Two vectors A and B have magnitude A = 3.00 and B = 3.00. Their vector product is A x B= -5.00k + 2.00i. What is the angle between A and B?
According to the answer, the angle is 37 degrees. I see where this comes from. However, we know that sin(36,75)=sin(143,25)
So the magnitude of vector C, where vector C is the cross product of vectors A and B is
3*3sin(36,75)=3*3sin(143,25)=5,385
My question is:
Why is 37 degrees the only correct answer if 143 degrees also works?
Thanks for help
AxB has to form a right-handed system. If angles greater than 90 degrees are involved, that does not hold.
The angle between two vectors can actually have multiple solutions. In this case, both 37 degrees and 143 degrees are valid angles between vectors A and B.

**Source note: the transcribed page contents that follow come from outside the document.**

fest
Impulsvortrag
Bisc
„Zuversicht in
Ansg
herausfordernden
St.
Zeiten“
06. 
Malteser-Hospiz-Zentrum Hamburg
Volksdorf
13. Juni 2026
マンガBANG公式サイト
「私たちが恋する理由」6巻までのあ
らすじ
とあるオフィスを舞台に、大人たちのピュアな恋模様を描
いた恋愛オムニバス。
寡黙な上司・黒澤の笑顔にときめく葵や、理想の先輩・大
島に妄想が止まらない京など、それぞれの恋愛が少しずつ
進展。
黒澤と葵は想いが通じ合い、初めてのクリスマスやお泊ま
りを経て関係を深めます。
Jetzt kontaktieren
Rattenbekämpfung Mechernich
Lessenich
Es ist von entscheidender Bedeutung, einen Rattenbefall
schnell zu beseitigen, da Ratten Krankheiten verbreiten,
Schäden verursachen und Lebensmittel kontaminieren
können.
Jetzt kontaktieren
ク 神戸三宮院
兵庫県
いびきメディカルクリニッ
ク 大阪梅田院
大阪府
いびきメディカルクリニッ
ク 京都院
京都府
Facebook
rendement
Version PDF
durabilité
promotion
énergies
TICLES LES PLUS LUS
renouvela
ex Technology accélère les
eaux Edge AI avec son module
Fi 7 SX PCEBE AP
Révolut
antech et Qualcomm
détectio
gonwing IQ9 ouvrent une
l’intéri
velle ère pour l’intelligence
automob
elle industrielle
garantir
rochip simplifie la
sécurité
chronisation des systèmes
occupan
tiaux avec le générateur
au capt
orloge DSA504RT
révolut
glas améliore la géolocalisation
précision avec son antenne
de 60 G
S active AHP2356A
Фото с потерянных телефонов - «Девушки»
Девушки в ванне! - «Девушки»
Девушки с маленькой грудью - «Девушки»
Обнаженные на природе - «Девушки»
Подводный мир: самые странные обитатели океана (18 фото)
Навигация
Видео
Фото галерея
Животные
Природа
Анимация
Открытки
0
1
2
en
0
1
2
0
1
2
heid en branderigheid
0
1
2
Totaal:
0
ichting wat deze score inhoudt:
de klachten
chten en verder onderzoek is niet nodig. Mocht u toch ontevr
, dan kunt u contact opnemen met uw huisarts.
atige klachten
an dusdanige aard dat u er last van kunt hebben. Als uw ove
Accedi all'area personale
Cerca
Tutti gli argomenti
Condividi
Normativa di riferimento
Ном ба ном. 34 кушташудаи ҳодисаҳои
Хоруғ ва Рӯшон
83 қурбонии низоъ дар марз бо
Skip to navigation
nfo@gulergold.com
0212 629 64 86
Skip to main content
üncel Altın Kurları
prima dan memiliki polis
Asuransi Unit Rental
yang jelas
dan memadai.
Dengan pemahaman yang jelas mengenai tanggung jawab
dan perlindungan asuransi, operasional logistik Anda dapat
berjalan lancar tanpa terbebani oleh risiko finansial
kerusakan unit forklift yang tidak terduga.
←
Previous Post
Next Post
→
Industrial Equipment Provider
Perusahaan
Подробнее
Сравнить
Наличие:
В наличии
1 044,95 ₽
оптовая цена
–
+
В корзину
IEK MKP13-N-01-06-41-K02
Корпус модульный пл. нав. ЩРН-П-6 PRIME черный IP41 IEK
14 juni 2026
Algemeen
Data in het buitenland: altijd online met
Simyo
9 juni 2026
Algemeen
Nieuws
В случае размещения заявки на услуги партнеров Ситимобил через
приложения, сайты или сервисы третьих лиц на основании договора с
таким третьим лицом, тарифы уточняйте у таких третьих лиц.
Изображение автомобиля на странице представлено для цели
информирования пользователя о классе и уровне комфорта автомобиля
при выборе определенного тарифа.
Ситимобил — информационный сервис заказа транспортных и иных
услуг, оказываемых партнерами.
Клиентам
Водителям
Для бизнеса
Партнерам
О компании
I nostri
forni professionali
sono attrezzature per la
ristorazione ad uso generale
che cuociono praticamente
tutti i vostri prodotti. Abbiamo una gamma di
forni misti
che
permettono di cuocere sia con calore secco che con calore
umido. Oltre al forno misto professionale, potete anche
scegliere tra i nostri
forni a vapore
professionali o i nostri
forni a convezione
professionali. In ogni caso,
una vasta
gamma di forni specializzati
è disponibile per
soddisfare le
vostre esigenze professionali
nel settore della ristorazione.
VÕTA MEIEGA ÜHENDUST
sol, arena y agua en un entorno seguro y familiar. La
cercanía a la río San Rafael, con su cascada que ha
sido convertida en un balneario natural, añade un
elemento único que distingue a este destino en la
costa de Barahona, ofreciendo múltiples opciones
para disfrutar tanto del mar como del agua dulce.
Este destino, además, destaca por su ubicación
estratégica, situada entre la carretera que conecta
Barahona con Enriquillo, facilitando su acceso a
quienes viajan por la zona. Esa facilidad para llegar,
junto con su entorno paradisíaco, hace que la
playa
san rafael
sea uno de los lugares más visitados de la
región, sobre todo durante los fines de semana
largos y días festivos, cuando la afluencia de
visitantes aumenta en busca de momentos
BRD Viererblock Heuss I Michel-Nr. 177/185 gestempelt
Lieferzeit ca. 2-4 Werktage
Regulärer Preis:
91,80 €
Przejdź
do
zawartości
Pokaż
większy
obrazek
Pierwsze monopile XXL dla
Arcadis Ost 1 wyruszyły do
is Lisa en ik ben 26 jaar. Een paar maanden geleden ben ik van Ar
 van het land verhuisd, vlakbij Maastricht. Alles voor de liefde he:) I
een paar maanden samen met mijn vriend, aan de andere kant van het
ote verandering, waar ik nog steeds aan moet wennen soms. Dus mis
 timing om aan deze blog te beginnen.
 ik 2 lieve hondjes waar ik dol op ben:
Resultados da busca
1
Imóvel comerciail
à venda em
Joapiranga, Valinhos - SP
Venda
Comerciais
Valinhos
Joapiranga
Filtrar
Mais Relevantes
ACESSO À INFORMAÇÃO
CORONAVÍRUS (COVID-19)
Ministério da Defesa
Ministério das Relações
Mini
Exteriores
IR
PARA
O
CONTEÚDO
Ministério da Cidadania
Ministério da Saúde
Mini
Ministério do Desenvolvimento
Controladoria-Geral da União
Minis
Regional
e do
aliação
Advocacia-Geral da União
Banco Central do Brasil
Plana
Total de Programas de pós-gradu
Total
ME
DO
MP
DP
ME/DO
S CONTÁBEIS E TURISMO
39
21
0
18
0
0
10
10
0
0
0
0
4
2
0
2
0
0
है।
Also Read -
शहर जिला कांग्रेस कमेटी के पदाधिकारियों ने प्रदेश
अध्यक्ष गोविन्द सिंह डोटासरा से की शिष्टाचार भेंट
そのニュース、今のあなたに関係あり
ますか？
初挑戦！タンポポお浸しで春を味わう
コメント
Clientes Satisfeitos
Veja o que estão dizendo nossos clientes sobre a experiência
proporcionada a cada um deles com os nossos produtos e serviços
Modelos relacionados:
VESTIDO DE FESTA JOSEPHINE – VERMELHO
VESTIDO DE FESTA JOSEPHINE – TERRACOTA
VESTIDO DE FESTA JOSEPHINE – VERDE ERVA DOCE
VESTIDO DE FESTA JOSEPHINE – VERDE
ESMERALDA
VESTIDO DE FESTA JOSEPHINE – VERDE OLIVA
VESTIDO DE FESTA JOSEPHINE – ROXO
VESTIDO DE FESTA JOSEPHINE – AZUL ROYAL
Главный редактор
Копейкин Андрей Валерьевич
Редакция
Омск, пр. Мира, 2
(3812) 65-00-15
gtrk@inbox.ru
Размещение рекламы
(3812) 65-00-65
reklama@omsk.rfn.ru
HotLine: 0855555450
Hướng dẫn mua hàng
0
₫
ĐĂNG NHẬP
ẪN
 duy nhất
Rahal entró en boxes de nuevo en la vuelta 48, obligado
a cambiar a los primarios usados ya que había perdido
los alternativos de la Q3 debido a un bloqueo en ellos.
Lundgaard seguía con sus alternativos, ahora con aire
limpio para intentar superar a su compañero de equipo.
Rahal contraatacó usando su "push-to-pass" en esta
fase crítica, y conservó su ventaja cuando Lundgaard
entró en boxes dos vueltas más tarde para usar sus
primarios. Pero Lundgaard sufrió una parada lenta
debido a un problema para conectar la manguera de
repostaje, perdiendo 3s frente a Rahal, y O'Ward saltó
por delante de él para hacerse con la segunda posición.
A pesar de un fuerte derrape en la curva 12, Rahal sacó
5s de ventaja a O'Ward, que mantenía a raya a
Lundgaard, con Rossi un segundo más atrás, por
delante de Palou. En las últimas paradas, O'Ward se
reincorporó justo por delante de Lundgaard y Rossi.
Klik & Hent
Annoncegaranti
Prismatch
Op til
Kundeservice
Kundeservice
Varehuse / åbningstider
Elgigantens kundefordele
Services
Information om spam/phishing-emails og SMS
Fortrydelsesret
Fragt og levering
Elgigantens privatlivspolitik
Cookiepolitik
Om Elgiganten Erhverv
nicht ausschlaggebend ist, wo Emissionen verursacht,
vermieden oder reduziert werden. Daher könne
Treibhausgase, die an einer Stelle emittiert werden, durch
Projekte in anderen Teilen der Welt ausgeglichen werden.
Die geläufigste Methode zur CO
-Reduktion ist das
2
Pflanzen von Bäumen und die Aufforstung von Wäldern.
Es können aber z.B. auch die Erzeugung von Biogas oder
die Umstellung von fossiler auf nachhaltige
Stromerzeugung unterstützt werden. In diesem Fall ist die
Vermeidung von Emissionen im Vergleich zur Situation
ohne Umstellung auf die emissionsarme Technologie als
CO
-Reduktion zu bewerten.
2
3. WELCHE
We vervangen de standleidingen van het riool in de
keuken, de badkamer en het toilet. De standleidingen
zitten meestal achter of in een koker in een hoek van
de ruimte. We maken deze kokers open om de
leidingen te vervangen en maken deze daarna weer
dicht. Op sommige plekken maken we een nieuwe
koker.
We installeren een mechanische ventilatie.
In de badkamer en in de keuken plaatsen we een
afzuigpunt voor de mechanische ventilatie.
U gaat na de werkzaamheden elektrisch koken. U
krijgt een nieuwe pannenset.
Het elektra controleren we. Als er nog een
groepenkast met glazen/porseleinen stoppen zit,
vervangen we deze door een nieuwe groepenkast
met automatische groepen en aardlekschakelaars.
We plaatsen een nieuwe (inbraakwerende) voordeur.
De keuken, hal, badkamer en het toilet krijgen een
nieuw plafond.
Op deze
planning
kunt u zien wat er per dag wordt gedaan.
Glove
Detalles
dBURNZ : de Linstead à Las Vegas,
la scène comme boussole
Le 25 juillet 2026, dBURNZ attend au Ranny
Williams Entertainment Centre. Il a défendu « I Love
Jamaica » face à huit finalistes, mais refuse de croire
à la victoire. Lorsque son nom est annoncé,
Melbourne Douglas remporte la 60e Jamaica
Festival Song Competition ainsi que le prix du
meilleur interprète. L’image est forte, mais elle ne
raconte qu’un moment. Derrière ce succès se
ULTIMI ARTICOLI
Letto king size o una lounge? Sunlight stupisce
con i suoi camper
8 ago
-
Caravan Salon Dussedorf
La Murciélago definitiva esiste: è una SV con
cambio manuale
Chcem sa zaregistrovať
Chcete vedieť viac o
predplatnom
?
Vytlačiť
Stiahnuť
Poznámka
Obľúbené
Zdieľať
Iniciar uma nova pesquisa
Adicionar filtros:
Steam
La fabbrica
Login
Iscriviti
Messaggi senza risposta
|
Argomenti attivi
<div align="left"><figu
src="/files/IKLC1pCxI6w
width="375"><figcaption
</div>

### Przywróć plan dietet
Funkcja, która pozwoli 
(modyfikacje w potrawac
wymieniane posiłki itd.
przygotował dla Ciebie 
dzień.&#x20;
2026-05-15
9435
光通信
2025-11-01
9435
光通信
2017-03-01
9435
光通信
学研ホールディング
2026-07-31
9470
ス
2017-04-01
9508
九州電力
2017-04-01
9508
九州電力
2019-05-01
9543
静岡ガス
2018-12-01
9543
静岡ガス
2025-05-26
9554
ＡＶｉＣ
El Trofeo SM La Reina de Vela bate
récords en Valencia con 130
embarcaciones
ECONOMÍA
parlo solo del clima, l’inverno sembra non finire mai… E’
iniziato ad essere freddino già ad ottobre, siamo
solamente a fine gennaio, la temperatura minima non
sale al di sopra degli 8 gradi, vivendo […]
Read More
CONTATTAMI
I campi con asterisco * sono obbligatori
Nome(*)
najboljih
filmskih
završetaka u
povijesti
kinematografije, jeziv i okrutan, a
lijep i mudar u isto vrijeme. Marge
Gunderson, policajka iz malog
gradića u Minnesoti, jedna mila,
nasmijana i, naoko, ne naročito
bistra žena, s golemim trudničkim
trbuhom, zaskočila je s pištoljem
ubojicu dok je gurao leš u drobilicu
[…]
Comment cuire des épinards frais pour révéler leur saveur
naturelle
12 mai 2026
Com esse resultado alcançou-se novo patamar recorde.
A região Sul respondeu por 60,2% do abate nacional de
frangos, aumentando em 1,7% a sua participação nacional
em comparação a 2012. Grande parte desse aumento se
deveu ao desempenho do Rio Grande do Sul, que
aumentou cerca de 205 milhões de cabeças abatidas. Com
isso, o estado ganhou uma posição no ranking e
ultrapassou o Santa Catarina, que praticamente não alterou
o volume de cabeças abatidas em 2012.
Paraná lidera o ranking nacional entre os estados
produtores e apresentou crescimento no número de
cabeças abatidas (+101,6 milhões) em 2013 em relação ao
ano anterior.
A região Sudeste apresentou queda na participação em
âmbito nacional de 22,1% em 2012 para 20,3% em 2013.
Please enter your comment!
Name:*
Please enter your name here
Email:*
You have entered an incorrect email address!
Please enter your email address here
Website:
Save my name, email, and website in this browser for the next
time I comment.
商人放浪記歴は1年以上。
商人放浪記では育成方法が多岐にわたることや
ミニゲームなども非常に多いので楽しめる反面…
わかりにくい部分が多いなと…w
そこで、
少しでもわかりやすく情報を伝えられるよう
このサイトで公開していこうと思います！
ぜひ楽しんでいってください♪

The reason why 37 degrees is typically considered the "correct" answer is because of the convention used for measuring angles between vectors. In mathematics and physics, the angle between two vectors is usually measured within the range of 0 to 180 degrees.
When working with the cross product of two vectors, the magnitude of the resulting vector is given by the formula |C| = |A| |B| sin(theta), where |A| and |B| are the magnitudes of vectors A and B, and theta is the angle between them. In this case, |A| = 3.00 and |B| = 3.00, and the magnitude of the cross product vector C is 5.385.
Now, the sin function has a periodicity of 360 degrees, meaning that sin(theta) = sin(theta + n * 360), where n is an integer. This means that both 37 degrees and 143 degrees satisfy the equation sin(theta) = 5.385 / (3.00 * 3.00).
However, when measuring the angle between vectors, we typically consider only the acute (smaller) angle between them. This convention is followed to maintain consistency and to simplify calculations. Therefore, in this case, the angle of 37 degrees is considered the "correct" answer because it is the smaller angle between vectors A and B.